Interesting, hadn’t looked recently to see that. Ian Clark, aka Toad, wrote both though and likely just wanted to take advantage of the name recognition from Freenet without all the uproar that happened when they announced the 0.5 to 0.7 rewrite of Freenet. Back then, it was migrating TCP to UDP now it’s moving from Java to Rust. Both though end up being an effective reset of the odd little sub-web we know as Freenet.
Never heard of it. Got a link?
deleted by creator
I’ve been off and on since the way back times. It seems to be frozen for some while ever since the original dev ‘Toad’ went off to do his own thing a few years back. Conceptually it’s a neat idea but suffers greatly from a ‘slowest link in the chain’ problem when looking to fetch sites since any given node only knows their immediate peer rather than the true source on either end of a request.
Not on a daily basis, but I like to browse freenet occasionally.

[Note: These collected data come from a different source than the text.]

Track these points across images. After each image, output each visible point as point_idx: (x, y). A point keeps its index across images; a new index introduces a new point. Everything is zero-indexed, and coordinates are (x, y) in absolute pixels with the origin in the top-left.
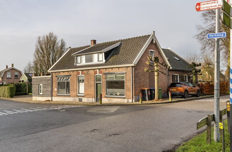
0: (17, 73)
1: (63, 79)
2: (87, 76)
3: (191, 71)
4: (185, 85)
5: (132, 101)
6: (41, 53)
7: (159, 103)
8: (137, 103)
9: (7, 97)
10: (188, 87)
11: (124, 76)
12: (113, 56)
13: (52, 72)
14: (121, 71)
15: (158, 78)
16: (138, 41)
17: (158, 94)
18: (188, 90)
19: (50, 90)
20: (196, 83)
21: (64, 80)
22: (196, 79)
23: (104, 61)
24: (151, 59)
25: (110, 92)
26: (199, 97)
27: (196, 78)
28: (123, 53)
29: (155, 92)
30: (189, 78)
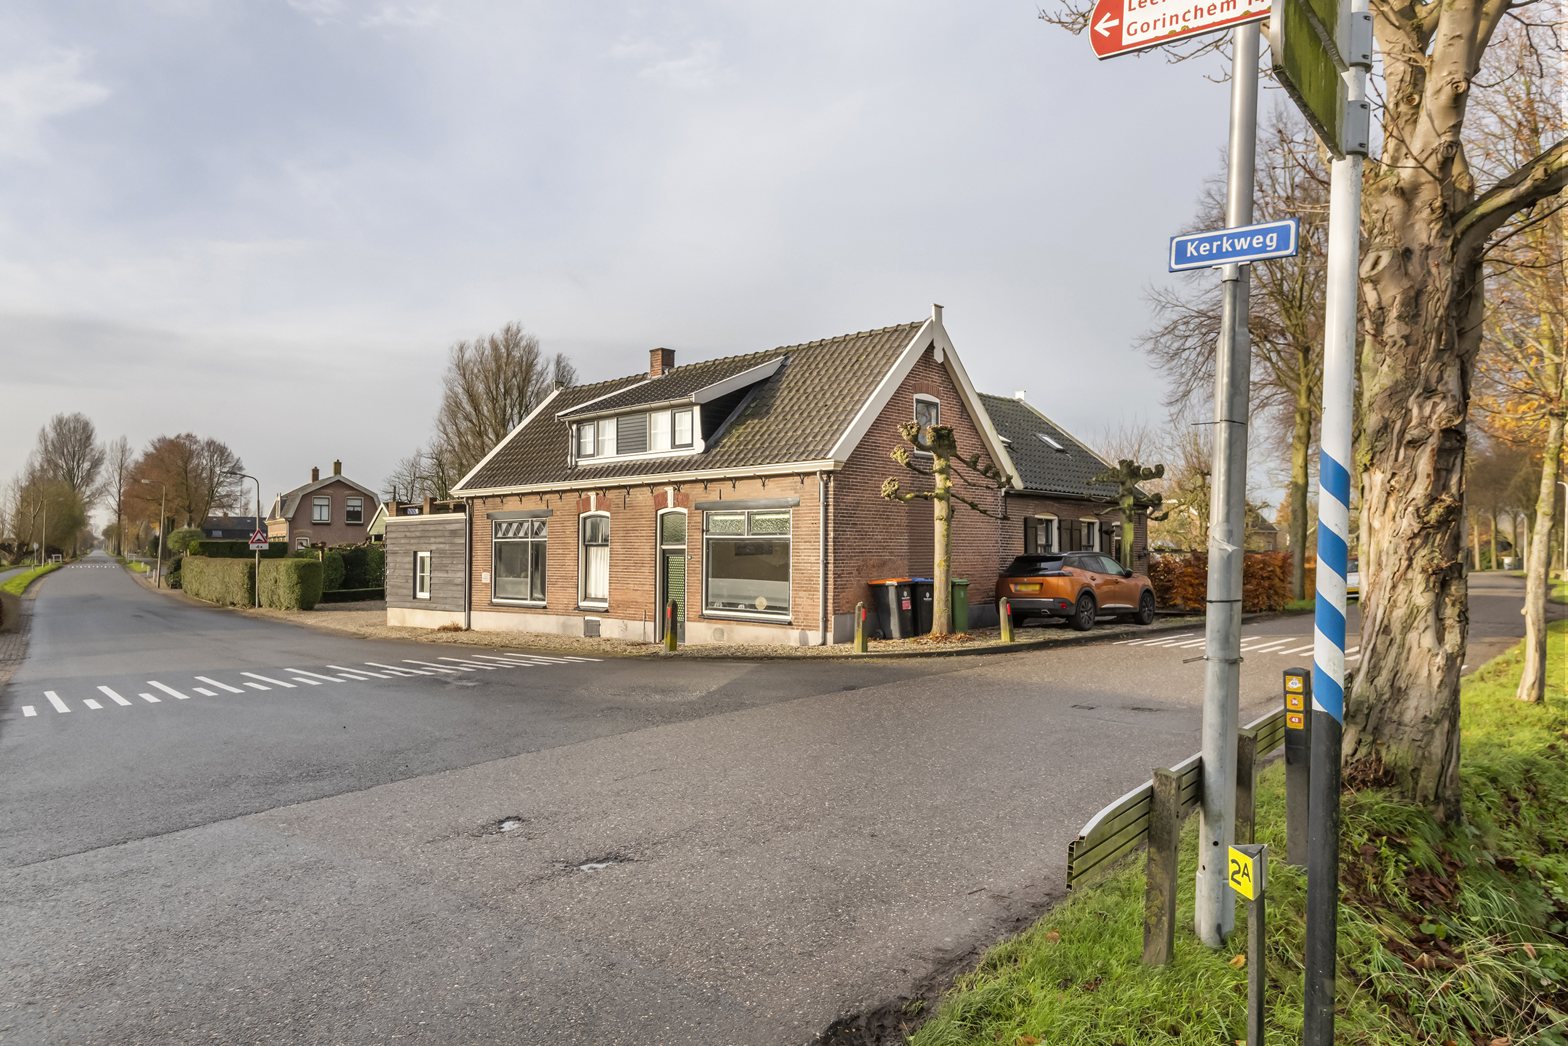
0: (358, 503)
1: (518, 530)
2: (621, 516)
3: (1114, 503)
4: (1083, 566)
5: (820, 641)
6: (467, 418)
7: (950, 654)
8: (847, 649)
9: (287, 608)
10: (1096, 576)
11: (787, 521)
12: (741, 421)
13: (472, 498)
14: (775, 492)
15: (948, 530)
16: (861, 350)
17: (947, 606)
18: (1096, 592)
19: (459, 581)
20: (1140, 557)
21: (521, 534)
22: (1136, 537)
23: (700, 446)
24: (915, 439)
25: (725, 593)
26: (1149, 627)
27: (1141, 532)
28: (787, 409)
29: (932, 596)
30: (1107, 532)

It’s interesting that sites uploaded to freenet are up as long as people visit them, no matter if the original uploader is long gone. It acts as a decentralized wayback machine.
Beware that iirc, unlike Tor and I2P, Freenet leaks your IP, so I recommend to use a VPN.
Edit: I was talking about the “old” Freenet, recently renamed to Hyphanet. I haven’t used the new Freenet, which apparently is different in design. https://www.hyphanet.org/freenet-renamed-to-hyphanet.html
deleted by creator
If it’s using basic peer-to-peer tech, I suspect you may be right. Been awhile since I looked into it, and as I recall it wasn’t really built for privacy so much as another way to share info with few limitations (hence the free in freenet), so it’d make sense if it did.
The opener version by necessity makes it apparent that you are running a node, but without some coordinated efforts to ‘surround’ you and be in control of all node points connecting to it nobody can verify what requests originated or ended at your host. It’s a plausible deniability state rather than pure anonymity as far as the neighbors go.
Very simple comparison, shout to everyone in the room you want a file, if they have it they’ll send it, if not they’ll ask their neighbors, but they never tell the neighbors it’s not for them they just ask for the file, this continues on until someone has the file and passes lt back to the one who requested it from them up the chain until the first person gets it. In this way even the second person who was the first peer doesn’t know who originally requested it, just that this person asked them.